**What is being asked:**
Please return the passage on team win and loss types word for word, starting with "Collingwood and Hawthorn" and going on through "doing the reviving.".

**Reading passage:**

<<<<

Of the six other game types there were only two that any single team recorded on 4 occasions. The Roos managed four Quarter 2 Press Light victories, and Geelong had four wins categorised as Quarter 3 Press victories.

Looking next at loss typology, we find six teams specialising in Coast-to-Coast Comfortably losses. One of them is Carlton, who also appeared on the list of teams specialising in wins of this variety, reinforcing the point that I made in an earlier blog about the Blues' fate often being determined in 2010 by their 1st quarter performance.

The other teams on the list of frequent Coast-to-Coast Comfortably losers are, unsurprisingly, those from positions 13 through 16 on the final ladder, and the Roos. They finished 9th on the ladder but recorded a paltry 87.4 percentage, this the logical consequence of all those Coast-to-Coast Comfortably losses.

Collingwood and Hawthorn each managed four losses labelled Coast-to-Coast Nail-Biters, and West Coast lost four encounters that were Quarter 2 Press Lights, and four more that were 2nd-Half Revivals where they weren't doing the reviving.

With only 22 games to consider for each team it's hard to get much of a read on general tendencies. So let's increase the sample by an order of magnitude and go back over the previous 10 seasons.

Adelaide's wins have come disproportionately often from presses in the 1st or 2nd quarters and relatively rarely from 2nd-Half Revivals or Coast-to-Coast results. They've had more than their expected share of losses of type Q2 Press Light, but less than their share of Q1 Press and Coast-to-Coast losses. In particular, they've suffered few Coast-to-Coast Blowout losses.

Brisbane have recorded an excess of Coast-to-Coast Comfortably and Blowout victories and less Q1 Press, Q3 Press and Coast-to-Coast Nail-Biters than might be expected. No game type has featured disproportionately more often amongst their losses, but they have had relatively few Q2 Press and Q3 Press losses.

Carlton has specialised in the Q2 Press victory type and has, relatively speaking, shunned Q3 Press and Coast-to-Coast Blowout victories. Their losses also include a disportionately high number of Q2 Press losses, which suggests that, over the broader time horizon of a decade, Carlton's fate has been more about how they've performed in the 2nd term. Carlton have also suffered a disproportionately high share of Coast-to-Coast Blowouts - which is I suppose what a Q2 Press loss might become if it gets ugly - yet have racked up fewer than the expected number of Coast-to-Coast Nail-Biters and Coast-to-Coast Comfortablys. If you're going to lose Coast-to-Coast, might as well make it a big one.

>>>>

**Data shown:**
<<<<

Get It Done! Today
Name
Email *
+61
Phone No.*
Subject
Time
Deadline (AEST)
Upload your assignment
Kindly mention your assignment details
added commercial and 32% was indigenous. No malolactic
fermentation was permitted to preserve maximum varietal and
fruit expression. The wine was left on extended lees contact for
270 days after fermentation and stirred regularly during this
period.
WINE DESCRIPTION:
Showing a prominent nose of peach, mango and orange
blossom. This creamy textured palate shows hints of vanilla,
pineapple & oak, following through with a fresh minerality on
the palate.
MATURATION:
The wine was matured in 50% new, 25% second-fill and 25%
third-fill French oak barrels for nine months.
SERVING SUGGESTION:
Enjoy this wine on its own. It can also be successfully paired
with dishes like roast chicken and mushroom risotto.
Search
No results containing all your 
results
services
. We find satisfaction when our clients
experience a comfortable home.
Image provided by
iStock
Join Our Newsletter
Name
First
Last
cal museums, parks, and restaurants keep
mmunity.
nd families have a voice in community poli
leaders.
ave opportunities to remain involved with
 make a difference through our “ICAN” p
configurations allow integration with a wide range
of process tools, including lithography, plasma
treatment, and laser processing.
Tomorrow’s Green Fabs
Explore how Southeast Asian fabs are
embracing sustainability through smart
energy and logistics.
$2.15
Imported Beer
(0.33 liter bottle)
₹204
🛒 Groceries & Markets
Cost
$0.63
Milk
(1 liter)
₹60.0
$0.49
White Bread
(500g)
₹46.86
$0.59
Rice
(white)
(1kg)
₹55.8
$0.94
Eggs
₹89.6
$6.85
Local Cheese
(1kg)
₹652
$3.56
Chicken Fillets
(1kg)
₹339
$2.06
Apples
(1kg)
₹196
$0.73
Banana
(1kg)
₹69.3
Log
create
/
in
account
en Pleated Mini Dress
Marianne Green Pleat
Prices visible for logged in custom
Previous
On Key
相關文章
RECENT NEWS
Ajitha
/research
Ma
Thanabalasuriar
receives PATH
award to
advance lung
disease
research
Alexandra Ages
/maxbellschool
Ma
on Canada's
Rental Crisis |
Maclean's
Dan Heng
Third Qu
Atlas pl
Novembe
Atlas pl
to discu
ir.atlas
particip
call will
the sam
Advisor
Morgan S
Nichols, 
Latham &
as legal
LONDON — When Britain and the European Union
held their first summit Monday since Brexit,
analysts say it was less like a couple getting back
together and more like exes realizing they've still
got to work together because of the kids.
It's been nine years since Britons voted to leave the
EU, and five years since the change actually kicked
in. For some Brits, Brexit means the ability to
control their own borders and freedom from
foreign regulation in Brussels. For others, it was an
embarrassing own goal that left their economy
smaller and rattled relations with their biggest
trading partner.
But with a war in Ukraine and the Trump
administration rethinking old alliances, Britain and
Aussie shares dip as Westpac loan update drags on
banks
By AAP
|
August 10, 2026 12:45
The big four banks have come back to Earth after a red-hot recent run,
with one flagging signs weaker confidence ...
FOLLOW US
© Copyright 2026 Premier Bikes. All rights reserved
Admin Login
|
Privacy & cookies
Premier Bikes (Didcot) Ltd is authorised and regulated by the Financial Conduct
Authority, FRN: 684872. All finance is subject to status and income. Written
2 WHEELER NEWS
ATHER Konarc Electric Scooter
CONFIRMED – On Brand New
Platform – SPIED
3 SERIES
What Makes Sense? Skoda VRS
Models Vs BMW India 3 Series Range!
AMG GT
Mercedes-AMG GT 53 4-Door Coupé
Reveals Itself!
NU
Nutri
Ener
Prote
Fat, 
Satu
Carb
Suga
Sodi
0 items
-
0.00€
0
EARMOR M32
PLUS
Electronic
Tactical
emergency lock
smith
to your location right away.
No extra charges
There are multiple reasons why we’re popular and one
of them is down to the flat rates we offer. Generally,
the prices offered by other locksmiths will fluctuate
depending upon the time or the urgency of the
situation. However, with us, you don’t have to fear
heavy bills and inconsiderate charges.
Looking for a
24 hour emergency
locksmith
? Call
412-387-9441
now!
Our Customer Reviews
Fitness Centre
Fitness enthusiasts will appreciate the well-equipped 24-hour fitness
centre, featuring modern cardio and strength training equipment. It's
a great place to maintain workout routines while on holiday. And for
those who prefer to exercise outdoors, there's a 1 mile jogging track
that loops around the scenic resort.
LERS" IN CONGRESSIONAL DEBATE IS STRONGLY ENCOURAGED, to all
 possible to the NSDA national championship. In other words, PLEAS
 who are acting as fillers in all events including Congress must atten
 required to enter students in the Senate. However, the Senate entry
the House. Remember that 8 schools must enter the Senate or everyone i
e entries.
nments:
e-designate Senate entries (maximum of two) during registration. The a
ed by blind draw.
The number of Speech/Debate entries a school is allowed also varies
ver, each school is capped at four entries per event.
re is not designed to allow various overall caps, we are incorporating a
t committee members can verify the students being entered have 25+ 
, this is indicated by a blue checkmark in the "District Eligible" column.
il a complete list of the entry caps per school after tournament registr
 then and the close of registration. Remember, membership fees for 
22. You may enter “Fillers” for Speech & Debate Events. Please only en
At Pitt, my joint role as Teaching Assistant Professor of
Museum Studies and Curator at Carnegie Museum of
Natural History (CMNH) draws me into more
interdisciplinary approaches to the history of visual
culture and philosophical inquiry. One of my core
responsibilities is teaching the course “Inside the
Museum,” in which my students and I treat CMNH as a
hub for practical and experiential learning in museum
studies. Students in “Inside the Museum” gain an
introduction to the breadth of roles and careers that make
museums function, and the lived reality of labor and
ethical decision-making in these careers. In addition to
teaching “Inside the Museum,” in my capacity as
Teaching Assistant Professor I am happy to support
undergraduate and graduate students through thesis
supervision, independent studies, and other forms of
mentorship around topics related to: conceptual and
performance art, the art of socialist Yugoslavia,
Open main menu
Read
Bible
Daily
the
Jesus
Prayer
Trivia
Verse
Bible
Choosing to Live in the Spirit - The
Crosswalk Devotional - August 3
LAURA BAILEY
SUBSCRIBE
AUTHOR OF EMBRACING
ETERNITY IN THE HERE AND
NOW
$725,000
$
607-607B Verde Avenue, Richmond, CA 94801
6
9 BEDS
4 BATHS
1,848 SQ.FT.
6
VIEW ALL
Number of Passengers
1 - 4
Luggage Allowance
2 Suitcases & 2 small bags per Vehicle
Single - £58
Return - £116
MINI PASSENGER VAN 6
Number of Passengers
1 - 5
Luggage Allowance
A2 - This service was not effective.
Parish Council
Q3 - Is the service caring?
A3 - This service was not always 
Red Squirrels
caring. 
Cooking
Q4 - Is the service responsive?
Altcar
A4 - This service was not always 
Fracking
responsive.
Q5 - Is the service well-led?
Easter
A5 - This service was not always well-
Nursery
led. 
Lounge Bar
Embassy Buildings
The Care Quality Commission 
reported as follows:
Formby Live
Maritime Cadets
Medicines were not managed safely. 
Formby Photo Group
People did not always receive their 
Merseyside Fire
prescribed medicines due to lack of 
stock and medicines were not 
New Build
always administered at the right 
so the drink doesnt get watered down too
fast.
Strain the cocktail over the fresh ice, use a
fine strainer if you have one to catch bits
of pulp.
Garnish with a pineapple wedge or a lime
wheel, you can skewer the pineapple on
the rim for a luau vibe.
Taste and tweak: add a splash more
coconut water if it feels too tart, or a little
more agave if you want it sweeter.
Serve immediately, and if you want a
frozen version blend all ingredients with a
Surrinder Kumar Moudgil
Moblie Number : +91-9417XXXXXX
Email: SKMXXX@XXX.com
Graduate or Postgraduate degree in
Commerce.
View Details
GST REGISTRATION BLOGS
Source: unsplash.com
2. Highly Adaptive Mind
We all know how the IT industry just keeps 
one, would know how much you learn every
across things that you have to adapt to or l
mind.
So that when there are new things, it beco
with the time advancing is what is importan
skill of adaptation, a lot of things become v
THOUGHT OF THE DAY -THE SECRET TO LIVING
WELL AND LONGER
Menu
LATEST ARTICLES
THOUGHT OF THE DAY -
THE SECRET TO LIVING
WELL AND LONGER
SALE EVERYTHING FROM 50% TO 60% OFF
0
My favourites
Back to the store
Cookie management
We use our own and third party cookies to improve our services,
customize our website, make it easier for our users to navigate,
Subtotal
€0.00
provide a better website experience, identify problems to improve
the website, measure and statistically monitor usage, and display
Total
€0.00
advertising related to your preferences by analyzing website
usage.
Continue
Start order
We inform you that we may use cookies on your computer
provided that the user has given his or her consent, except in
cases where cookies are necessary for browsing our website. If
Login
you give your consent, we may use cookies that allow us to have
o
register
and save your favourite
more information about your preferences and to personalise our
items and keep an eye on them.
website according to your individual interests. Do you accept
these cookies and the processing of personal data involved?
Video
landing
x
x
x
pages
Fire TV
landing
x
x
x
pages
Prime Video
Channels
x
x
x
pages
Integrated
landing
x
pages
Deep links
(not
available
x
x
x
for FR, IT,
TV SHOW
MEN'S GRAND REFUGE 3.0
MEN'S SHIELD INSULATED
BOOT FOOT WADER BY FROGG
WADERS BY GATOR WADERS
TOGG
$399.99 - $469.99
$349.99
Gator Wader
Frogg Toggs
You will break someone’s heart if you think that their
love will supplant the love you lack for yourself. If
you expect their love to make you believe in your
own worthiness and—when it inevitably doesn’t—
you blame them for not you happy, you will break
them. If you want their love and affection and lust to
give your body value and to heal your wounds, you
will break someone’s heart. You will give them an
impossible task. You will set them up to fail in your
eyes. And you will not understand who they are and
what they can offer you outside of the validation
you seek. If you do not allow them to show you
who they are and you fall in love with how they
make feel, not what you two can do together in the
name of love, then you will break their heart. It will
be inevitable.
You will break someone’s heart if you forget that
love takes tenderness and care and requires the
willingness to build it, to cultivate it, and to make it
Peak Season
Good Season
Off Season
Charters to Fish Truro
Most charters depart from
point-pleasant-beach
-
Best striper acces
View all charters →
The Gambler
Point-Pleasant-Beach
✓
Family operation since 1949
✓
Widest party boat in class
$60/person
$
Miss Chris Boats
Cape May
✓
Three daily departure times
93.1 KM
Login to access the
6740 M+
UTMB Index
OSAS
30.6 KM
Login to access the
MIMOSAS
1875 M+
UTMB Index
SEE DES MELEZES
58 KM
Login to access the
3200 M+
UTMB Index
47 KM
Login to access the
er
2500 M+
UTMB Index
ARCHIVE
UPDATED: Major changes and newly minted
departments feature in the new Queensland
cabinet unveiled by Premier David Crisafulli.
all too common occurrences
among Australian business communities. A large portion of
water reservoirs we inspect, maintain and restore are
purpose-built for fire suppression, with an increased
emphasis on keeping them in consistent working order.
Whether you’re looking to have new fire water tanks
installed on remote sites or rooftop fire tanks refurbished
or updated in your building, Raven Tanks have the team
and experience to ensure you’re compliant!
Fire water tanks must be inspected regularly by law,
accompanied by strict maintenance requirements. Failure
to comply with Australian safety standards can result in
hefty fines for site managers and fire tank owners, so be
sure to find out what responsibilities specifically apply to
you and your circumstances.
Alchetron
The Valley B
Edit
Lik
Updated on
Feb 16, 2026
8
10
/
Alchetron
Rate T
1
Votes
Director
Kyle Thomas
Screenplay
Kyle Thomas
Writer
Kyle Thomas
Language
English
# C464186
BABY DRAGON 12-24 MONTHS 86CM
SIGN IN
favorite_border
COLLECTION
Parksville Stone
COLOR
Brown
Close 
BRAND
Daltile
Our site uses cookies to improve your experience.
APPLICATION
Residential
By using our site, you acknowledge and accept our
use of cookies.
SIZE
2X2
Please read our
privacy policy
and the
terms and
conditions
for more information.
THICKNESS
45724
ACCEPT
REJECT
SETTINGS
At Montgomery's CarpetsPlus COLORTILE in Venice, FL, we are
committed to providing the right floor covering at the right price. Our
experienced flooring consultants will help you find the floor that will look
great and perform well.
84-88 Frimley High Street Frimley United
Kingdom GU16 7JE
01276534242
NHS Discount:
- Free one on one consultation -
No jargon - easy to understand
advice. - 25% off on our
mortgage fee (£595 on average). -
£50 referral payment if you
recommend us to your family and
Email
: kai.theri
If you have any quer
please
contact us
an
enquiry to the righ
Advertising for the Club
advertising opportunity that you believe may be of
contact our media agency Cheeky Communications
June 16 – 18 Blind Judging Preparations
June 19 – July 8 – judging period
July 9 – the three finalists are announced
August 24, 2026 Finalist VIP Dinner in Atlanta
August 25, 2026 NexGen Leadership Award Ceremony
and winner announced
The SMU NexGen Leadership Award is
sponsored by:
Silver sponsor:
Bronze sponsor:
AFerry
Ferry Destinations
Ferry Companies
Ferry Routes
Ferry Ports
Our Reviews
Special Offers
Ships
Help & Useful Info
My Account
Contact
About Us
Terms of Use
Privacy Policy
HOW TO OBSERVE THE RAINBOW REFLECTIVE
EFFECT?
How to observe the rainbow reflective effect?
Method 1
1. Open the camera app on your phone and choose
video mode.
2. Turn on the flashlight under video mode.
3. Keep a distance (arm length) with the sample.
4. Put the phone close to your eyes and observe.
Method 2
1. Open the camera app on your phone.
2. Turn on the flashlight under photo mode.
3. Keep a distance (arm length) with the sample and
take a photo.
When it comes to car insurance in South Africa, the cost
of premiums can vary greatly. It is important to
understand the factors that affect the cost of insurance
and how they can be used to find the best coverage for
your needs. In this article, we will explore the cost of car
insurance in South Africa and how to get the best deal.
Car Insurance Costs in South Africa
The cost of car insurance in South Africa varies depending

>>>>

**Your response:**
Collingwood and Hawthorn each managed four losses labelled Coast-to-Coast Nail-Biters, and West Coast lost four encounters that were Quarter 2 Press Lights, and four more that were 2nd-Half Revivals where they weren't doing the reviving.